▶ What is expected
Your task is to restate the listing word for word without the pictures.

▶ Data to use
· · · · ·
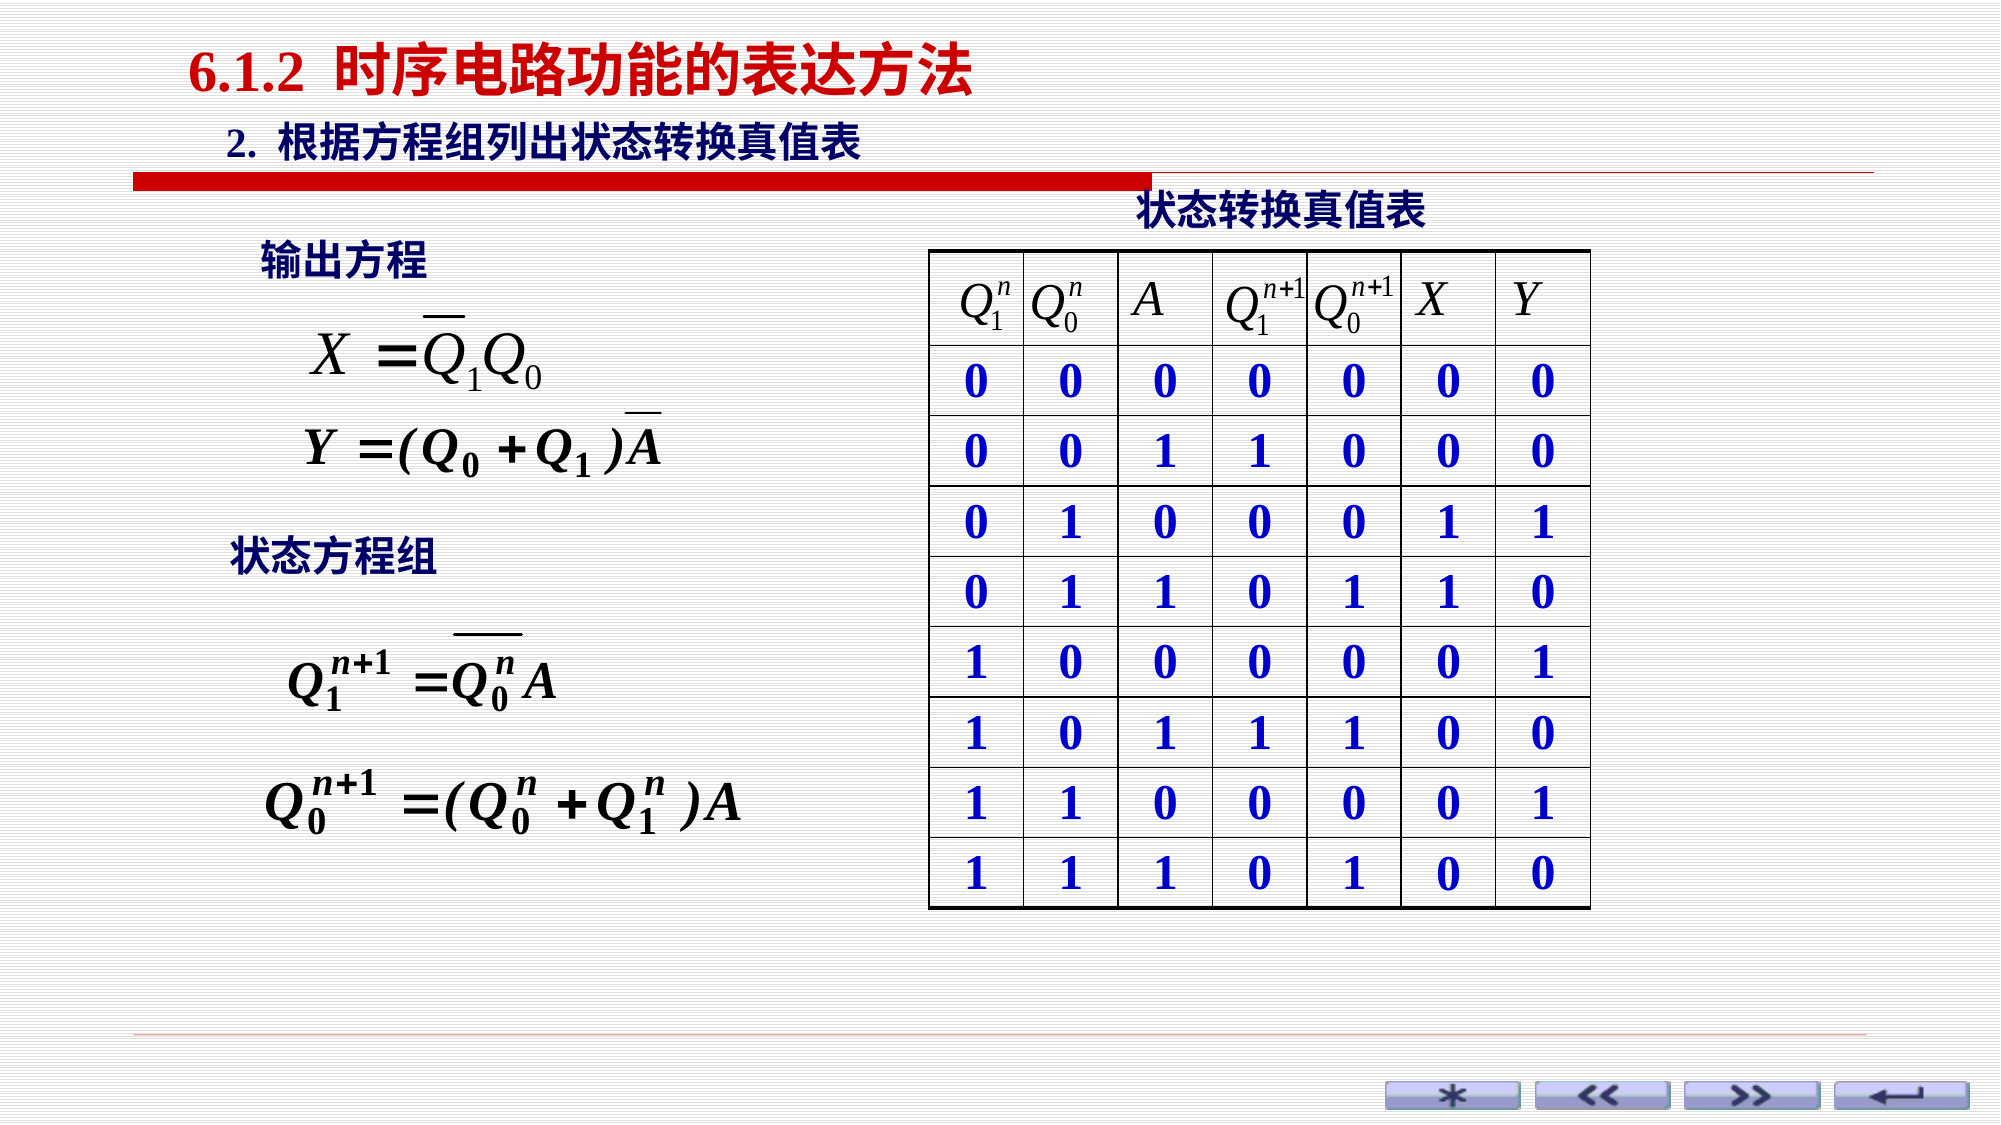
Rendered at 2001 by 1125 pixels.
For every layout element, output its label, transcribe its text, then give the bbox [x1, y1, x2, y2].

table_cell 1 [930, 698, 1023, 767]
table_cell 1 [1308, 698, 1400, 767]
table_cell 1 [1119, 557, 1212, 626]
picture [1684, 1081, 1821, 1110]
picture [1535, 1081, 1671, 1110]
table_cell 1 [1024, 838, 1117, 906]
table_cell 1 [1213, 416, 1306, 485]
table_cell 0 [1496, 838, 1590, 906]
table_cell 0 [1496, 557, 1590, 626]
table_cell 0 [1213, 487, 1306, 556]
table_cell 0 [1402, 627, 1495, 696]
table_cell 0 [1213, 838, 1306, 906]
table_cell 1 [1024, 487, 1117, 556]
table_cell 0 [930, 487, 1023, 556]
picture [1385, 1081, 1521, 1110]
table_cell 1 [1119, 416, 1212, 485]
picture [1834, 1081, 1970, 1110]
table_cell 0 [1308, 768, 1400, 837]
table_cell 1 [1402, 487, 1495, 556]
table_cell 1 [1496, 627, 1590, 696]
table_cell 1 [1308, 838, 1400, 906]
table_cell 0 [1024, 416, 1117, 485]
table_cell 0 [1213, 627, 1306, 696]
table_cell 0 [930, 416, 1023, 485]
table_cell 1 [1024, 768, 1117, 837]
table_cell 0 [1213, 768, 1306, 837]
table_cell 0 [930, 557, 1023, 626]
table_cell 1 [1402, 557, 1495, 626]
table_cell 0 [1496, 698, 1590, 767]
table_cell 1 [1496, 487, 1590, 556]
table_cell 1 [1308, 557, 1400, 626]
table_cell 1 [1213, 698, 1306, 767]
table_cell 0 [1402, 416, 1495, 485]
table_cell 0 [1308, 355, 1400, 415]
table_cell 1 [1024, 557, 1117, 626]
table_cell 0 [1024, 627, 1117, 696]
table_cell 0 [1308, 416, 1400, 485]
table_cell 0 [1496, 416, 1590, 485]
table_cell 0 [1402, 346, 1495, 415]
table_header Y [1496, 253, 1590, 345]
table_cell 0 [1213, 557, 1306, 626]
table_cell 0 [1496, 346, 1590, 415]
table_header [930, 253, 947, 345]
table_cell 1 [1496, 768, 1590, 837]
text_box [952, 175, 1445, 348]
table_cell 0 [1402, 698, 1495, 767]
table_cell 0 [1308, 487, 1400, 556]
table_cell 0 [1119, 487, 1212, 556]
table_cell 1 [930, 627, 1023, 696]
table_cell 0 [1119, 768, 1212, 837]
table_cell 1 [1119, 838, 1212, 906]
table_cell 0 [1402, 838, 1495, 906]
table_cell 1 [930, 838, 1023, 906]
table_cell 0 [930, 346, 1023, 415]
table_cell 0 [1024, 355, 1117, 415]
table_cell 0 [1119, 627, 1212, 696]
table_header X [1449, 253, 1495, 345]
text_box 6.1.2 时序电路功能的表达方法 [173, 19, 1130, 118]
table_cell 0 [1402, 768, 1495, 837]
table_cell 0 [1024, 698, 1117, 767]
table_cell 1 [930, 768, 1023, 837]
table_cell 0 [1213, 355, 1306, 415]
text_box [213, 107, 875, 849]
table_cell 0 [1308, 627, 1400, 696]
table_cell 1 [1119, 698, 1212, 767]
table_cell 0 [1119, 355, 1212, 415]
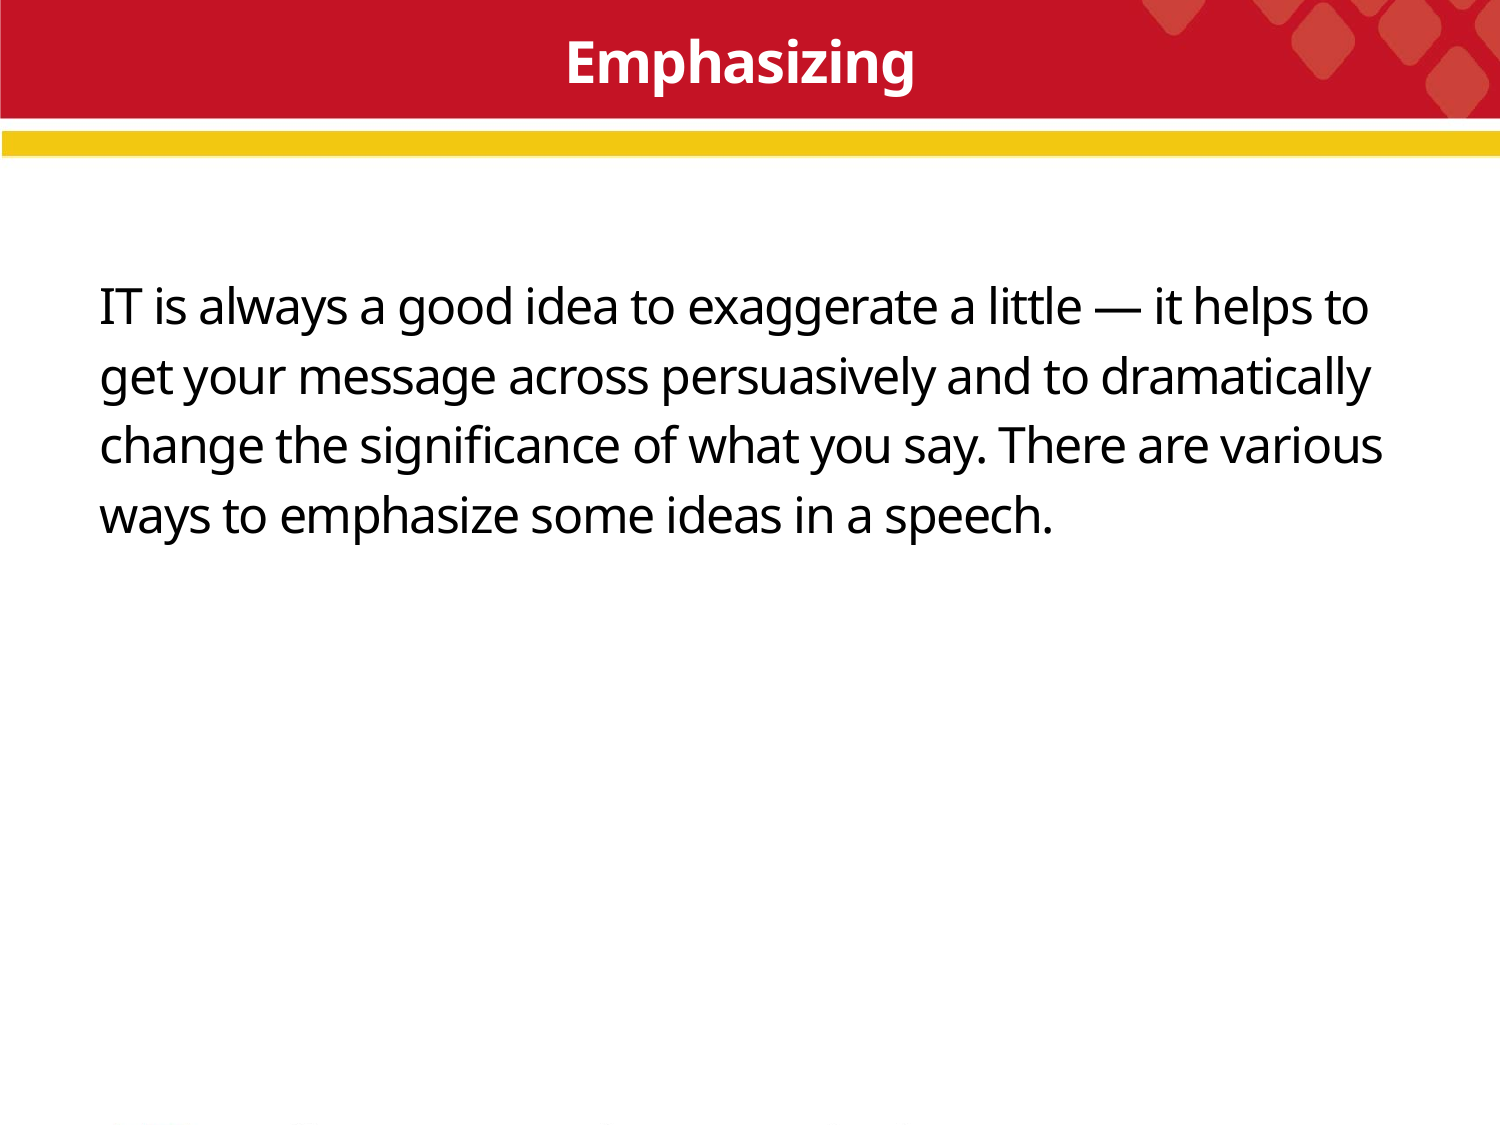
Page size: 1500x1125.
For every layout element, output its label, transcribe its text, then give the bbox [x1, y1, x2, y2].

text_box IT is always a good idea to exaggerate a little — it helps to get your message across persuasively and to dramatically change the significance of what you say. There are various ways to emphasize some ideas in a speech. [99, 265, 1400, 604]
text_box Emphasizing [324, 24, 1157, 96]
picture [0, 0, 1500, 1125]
· · · · ·
▶ Exercise solution
Rendered at 2001 by 1125 pixels.
For every layout element, output its label, transcribe its text, then give the bbox [x1, y1, x2, y2].

table_cell 1 [930, 698, 1023, 767]
table_cell 1 [1308, 698, 1400, 767]
table_cell 1 [1119, 557, 1212, 626]
picture [1684, 1081, 1821, 1110]
picture [1535, 1081, 1671, 1110]
table_cell 1 [1024, 838, 1117, 906]
table_cell 1 [1213, 416, 1306, 485]
table_cell 0 [1496, 838, 1590, 906]
table_cell 0 [1496, 557, 1590, 626]
table_cell 0 [1213, 487, 1306, 556]
table_cell 0 [1402, 627, 1495, 696]
table_cell 0 [1213, 838, 1306, 906]
table_cell 1 [1024, 487, 1117, 556]
table_cell 0 [930, 487, 1023, 556]
picture [1385, 1081, 1521, 1110]
table_cell 1 [1119, 416, 1212, 485]
picture [1834, 1081, 1970, 1110]
table_cell 0 [1308, 768, 1400, 837]
table_cell 1 [1402, 487, 1495, 556]
table_cell 1 [1496, 627, 1590, 696]
table_cell 1 [1308, 838, 1400, 906]
table_cell 0 [1024, 416, 1117, 485]
table_cell 0 [1213, 627, 1306, 696]
table_cell 0 [930, 416, 1023, 485]
table_cell 1 [1024, 768, 1117, 837]
table_cell 0 [1213, 768, 1306, 837]
table_cell 0 [930, 557, 1023, 626]
table_cell 1 [1402, 557, 1495, 626]
table_cell 0 [1496, 698, 1590, 767]
table_cell 1 [1496, 487, 1590, 556]
table_cell 1 [1308, 557, 1400, 626]
table_cell 1 [1213, 698, 1306, 767]
table_cell 0 [1402, 416, 1495, 485]
table_cell 0 [1308, 355, 1400, 415]
table_cell 1 [1024, 557, 1117, 626]
table_cell 0 [1024, 627, 1117, 696]
table_cell 0 [1308, 416, 1400, 485]
table_cell 0 [1496, 416, 1590, 485]
table_cell 0 [1402, 346, 1495, 415]
table_header Y [1496, 253, 1590, 345]
table_cell 0 [1213, 557, 1306, 626]
table_cell 0 [1496, 346, 1590, 415]
table_header [930, 253, 947, 345]
table_cell 1 [1496, 768, 1590, 837]
text_box [952, 175, 1445, 348]
table_cell 0 [1402, 698, 1495, 767]
table_cell 0 [1308, 487, 1400, 556]
table_cell 0 [1119, 487, 1212, 556]
table_cell 1 [930, 627, 1023, 696]
table_cell 0 [1119, 768, 1212, 837]
table_cell 1 [1119, 838, 1212, 906]
table_cell 0 [1402, 838, 1495, 906]
table_cell 1 [930, 838, 1023, 906]
table_cell 0 [930, 346, 1023, 415]
table_cell 0 [1024, 355, 1117, 415]
table_cell 0 [1119, 627, 1212, 696]
table_header X [1449, 253, 1495, 345]
text_box 6.1.2 时序电路功能的表达方法 [173, 19, 1130, 118]
table_cell 0 [1402, 768, 1495, 837]
table_cell 0 [1024, 698, 1117, 767]
table_cell 1 [930, 768, 1023, 837]
table_cell 0 [1213, 355, 1306, 415]
text_box [213, 107, 875, 849]
table_cell 0 [1308, 627, 1400, 696]
table_cell 1 [1119, 698, 1212, 767]
table_cell 0 [1119, 355, 1212, 415]
Page size: 1500x1125.
For every layout element, output its label, transcribe its text, then give the bbox [x1, y1, x2, y2].

text_box IT is always a good idea to exaggerate a little — it helps to get your message across persuasively and to dramatically change the significance of what you say. There are various ways to emphasize some ideas in a speech. [99, 265, 1400, 604]
text_box Emphasizing [324, 24, 1157, 96]
picture [0, 0, 1500, 1125]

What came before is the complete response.